» What needs to be done:
Using the material below, print the line that contains "grey vase [307,186,327,213] -> none", the line that contains "none -> blue trash can [218,361,274,466]", and every line in between, exactly and nothing else.

» Source records:
-- -- --
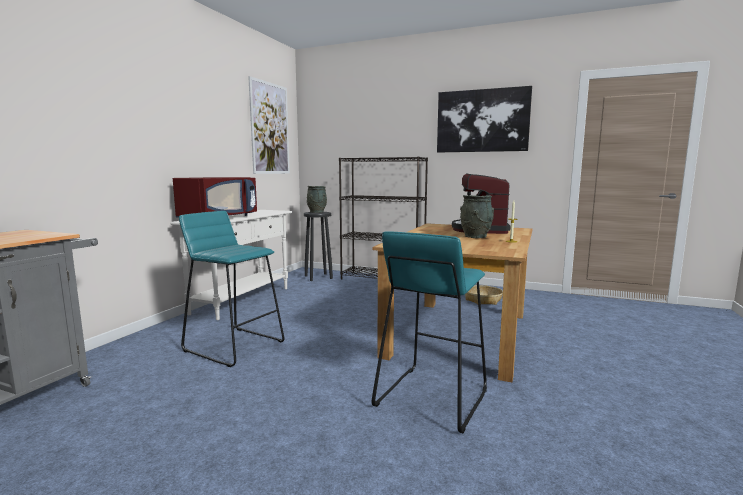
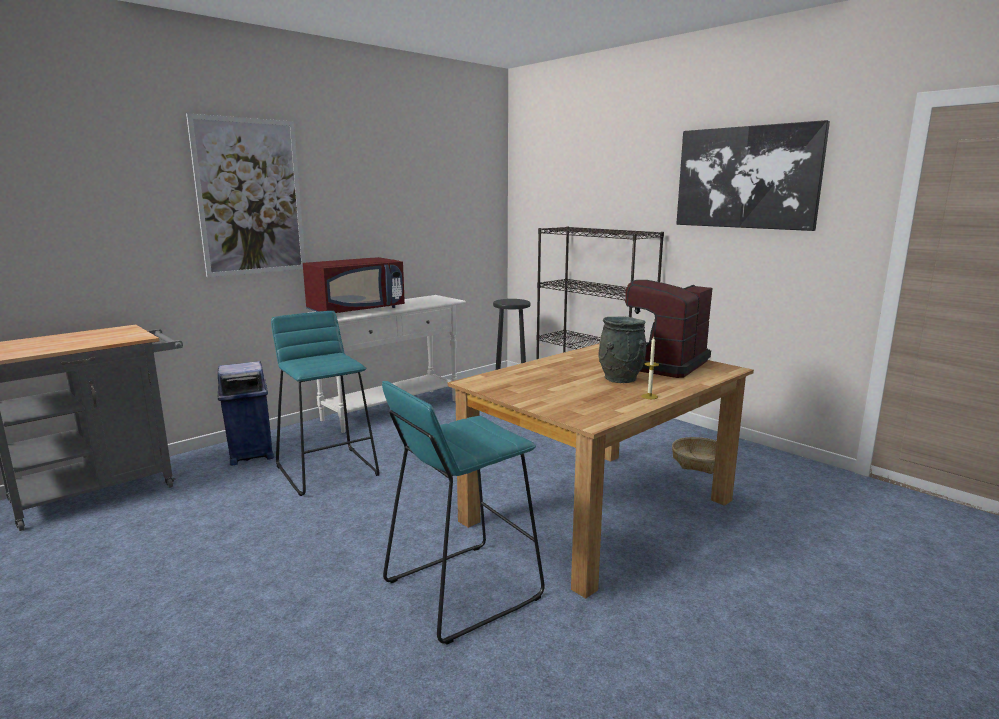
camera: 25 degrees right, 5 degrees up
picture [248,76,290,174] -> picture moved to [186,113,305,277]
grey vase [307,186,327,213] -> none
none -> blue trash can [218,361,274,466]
-- -- --
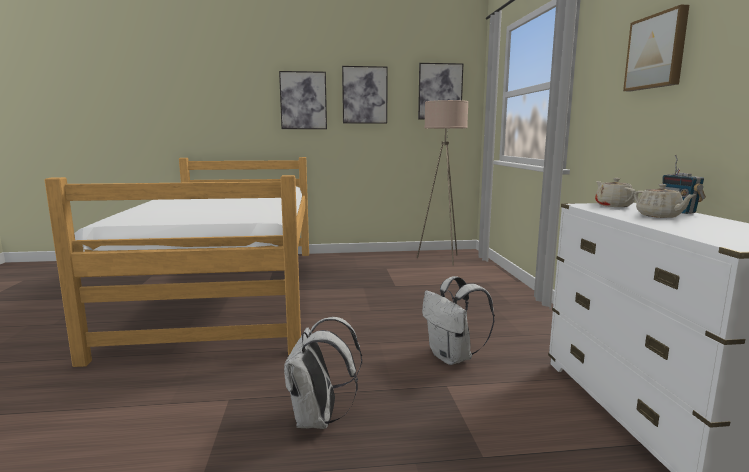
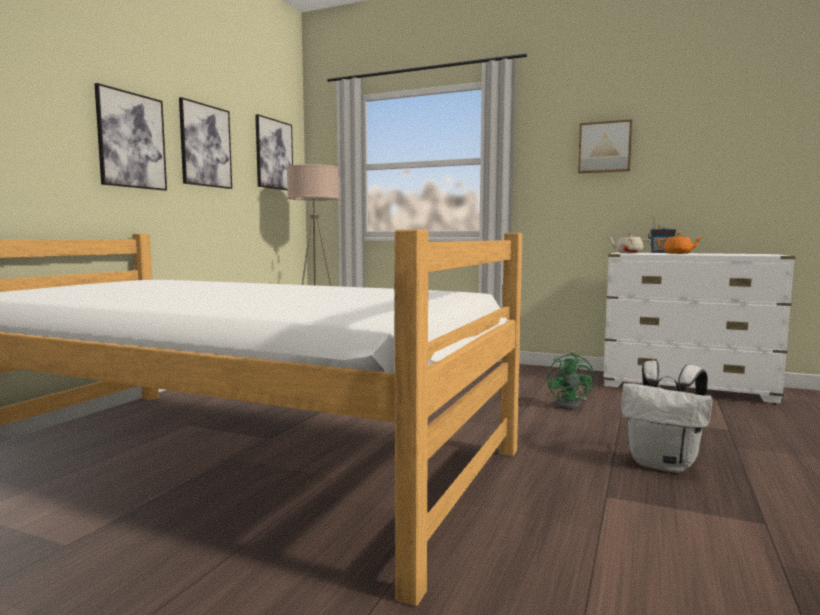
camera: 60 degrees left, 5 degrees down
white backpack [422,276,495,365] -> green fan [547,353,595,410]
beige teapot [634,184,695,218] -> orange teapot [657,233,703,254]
-- -- --
» The completed task:
grey vase [307,186,327,213] -> none
none -> blue trash can [218,361,274,466]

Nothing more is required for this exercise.